# 250w or 400w HPS for one plant only?



## gangotri (May 10, 2007)

Ok, I got all the good stuff just now, good reflector, best reactor but I am asking myself if I should now get a 250w or a 400w HPS. I ask this because the space I am using for flowering isnt large (1.2f wide, 1.2f deep and 6f high), all this for one plant at the time. So I fear that a 400W will burn my lady girl, will it? I got a fan and the space is high enough to put the light distant from the plant, but I am just starting with the HPS and the fear of burnt is very strong right now on this pot head mind. Anyone?


----------



## bobbak67 (May 10, 2007)

For one Plant in a small space i would go with a 250, same as I have. ALTHOUGH, If you plan on expanding your growing in the near future, go with the 400!  make sure you have very good ventilation, not just air movement.


----------



## gangotri (May 10, 2007)

bobbak67 said:
			
		

> For one Plant in a small space i would go with a 250, same as I have. ALTHOUGH, If you plan on expanding your growing in the near future, go with the 400! make sure you have very good ventilation, not just air movement.


 
Thanx bobbak. I do plan to expand and my ventilation system is getting very good, plus the plant is still 1 foot tall and the closed is 6feet, so maybe a 400w wont be that bad huh?


----------



## bobbak67 (May 11, 2007)

Ya man, If your going to  expand then get the 400... Just make sure to get really good vetilation to keep the temps down...also, Keep the ballast out of the grow room.

Good luck...


----------



## gangotri (May 11, 2007)

bobbak67 said:
			
		

> Keep the ballast out of the grow room.
> 
> Good luck...


 
Yeah, I was planning that. Thanx man!


----------



## Stoney Bud (May 11, 2007)

Calculating needed light is easy. There is a simple formula for it.

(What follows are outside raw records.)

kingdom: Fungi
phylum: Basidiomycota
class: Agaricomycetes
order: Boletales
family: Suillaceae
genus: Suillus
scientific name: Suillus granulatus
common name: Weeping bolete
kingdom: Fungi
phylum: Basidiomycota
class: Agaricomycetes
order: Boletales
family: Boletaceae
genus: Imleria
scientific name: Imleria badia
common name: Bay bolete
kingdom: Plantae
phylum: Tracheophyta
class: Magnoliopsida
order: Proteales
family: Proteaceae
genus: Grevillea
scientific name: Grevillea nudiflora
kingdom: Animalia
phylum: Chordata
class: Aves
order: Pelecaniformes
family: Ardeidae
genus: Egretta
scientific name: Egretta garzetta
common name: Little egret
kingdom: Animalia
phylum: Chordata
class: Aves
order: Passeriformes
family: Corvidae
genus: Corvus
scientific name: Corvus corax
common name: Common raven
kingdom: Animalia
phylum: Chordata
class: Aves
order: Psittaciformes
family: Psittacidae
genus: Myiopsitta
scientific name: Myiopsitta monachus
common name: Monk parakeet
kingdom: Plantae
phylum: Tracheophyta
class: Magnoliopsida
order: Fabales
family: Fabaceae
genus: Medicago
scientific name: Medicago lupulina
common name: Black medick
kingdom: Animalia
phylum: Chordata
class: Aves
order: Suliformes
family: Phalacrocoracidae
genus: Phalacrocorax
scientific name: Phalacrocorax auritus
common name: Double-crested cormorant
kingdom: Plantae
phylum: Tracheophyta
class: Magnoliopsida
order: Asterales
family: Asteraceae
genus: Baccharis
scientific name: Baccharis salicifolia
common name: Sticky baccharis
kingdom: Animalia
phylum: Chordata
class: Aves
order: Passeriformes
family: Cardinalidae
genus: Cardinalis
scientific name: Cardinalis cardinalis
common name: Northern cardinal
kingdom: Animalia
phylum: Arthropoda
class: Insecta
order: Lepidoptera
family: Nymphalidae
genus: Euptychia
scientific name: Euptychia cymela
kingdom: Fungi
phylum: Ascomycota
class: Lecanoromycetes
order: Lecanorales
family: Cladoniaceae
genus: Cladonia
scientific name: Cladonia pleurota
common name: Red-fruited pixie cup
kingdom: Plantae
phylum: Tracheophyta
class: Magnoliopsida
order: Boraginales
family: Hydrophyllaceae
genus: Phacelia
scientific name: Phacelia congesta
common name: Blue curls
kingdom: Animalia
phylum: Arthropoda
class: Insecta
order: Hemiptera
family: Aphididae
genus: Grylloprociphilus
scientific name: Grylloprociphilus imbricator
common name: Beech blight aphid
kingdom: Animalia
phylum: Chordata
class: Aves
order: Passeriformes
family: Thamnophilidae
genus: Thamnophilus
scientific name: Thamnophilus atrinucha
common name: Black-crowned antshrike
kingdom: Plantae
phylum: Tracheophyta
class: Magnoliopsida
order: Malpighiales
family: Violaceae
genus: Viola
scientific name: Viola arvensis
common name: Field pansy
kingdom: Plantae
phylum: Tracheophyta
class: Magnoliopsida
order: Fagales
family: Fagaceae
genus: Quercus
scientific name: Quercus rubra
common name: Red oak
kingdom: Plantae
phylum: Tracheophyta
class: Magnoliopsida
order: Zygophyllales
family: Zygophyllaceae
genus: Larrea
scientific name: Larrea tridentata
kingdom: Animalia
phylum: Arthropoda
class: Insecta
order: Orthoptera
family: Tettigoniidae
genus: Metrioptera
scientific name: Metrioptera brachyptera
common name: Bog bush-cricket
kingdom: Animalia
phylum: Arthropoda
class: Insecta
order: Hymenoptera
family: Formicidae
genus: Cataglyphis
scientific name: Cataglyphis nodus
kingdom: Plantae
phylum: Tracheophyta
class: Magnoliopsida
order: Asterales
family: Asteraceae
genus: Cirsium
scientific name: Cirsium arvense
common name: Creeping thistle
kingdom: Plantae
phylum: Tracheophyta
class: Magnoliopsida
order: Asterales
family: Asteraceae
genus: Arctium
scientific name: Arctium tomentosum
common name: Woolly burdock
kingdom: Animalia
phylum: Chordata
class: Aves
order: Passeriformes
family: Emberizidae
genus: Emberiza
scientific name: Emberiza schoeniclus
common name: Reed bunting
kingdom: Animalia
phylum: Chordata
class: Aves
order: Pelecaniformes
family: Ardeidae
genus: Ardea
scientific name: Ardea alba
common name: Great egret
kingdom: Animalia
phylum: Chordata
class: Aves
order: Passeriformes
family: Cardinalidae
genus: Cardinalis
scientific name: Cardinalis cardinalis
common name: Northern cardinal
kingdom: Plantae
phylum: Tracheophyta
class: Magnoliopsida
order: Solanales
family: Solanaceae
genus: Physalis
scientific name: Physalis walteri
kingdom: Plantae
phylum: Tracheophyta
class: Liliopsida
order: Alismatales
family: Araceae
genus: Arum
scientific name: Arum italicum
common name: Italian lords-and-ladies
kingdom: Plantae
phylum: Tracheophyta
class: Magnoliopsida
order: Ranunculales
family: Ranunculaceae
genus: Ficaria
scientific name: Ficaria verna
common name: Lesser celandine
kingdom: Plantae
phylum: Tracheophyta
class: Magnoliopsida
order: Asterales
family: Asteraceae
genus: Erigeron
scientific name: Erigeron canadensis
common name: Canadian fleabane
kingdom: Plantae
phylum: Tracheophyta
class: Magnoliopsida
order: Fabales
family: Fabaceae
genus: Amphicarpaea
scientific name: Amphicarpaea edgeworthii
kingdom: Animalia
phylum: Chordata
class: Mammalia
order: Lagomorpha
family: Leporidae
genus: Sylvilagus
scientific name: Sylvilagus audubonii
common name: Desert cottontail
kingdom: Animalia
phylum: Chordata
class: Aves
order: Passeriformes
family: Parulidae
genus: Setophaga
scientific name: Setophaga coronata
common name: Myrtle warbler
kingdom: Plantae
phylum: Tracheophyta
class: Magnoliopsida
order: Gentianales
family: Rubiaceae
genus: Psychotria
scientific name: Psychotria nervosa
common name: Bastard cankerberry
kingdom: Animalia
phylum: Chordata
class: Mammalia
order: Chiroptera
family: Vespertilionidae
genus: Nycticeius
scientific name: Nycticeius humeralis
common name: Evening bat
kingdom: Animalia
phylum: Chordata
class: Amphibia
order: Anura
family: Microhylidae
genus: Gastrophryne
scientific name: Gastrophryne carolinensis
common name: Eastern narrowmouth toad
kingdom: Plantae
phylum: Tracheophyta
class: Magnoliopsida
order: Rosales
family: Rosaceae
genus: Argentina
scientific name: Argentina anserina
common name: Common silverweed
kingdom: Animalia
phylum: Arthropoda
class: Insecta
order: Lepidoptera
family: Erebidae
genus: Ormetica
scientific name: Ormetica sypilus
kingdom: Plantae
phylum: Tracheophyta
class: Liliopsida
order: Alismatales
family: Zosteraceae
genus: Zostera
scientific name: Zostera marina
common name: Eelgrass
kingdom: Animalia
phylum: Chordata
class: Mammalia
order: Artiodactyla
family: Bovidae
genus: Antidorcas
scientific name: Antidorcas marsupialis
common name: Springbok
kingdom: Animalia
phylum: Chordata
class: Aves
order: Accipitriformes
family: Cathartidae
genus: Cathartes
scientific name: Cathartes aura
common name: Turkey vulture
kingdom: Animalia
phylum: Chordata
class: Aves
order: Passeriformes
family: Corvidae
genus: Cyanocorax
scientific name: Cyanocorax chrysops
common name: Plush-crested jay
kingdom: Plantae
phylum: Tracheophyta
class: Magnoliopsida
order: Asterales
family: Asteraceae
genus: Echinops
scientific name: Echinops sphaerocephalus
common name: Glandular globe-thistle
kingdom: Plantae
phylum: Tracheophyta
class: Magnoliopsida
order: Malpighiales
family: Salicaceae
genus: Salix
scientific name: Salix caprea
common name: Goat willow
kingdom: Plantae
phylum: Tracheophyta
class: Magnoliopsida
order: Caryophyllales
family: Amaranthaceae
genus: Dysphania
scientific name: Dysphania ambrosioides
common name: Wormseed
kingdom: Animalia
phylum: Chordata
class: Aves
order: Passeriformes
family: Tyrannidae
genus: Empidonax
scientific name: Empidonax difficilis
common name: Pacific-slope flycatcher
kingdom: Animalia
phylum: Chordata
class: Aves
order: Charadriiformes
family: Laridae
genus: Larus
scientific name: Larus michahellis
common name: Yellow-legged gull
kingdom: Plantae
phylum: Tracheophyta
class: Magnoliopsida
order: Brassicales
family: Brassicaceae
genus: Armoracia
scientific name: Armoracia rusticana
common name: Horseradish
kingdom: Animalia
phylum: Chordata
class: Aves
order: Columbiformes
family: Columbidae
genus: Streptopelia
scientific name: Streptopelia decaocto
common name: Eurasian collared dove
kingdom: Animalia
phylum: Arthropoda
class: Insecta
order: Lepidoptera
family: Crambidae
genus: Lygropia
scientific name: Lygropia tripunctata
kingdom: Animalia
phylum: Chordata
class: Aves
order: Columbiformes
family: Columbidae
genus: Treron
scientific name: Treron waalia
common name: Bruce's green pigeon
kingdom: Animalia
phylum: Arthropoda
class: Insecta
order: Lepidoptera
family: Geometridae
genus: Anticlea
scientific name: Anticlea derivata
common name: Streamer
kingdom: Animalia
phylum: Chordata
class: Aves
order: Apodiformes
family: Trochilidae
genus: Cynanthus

3,000 lumens per/sq ft is the minimum amount of light you should use.
5,000 lumens per/sq ft is preferred for optimum growth and health.

That's the same as:

3229 lumens per/1000 sq cm
5382 lumens per/1000 sq cm

Simply multiply the width of what your plant canopy will be at harvest, times the length of what the plant canopy will be at harvest, using either inches or Centimeters and that will give you the square inches or Centimenters that you have.

Good luck to you man.

P.S. I use a nice free piece of software to convert all my calculations. You can download it at:
http://www.freedownloadmanager.org/downloads/Calc_It_Converter_1556_p/free.htm


----------



## Brouli (May 11, 2007)

NIce SB  very nice


----------



## Mr.Wakenbake (May 11, 2007)

get the 250w man.. you gonna have major heat problems with a 400 in a space that small. I would also think about growing more than 1 plant at a time....


----------



## PuffTheMagicDragon (May 11, 2007)

bro i would go with the 250w a 250w could grow more plants that one if the light was being ulitilized and reflected correctly


----------



## gangotri (May 11, 2007)

Stoney Bud said:
			
		

> Calculating needed light is easy. There is a simple formula for it.
> 
> 3,000 lumens per/sq ft is the minimum amount of light you should use.
> 5,000 lumens per/sq ft is preferred for optimum growth and health.
> ...


 
Thats great software man, it is already being very usefull! tnx!
Obviously the number of lumens decrease as you move the reflector higher or lower, but is it worth considering that or is it minimun?


----------



## gangotri (May 11, 2007)

Mr.Wakenbake said:
			
		

> get the 250w man.. you gonna have major heat problems with a 400 in a space that small. I would also think about growing more than 1 plant at a time....


 
Know what, Im gonna get both and test them, Im so involved with the growing business right now that I want to check it all out and spend a lot of time and money on it. My other "non-cannabis" plants are soo gelous of that...lol.


----------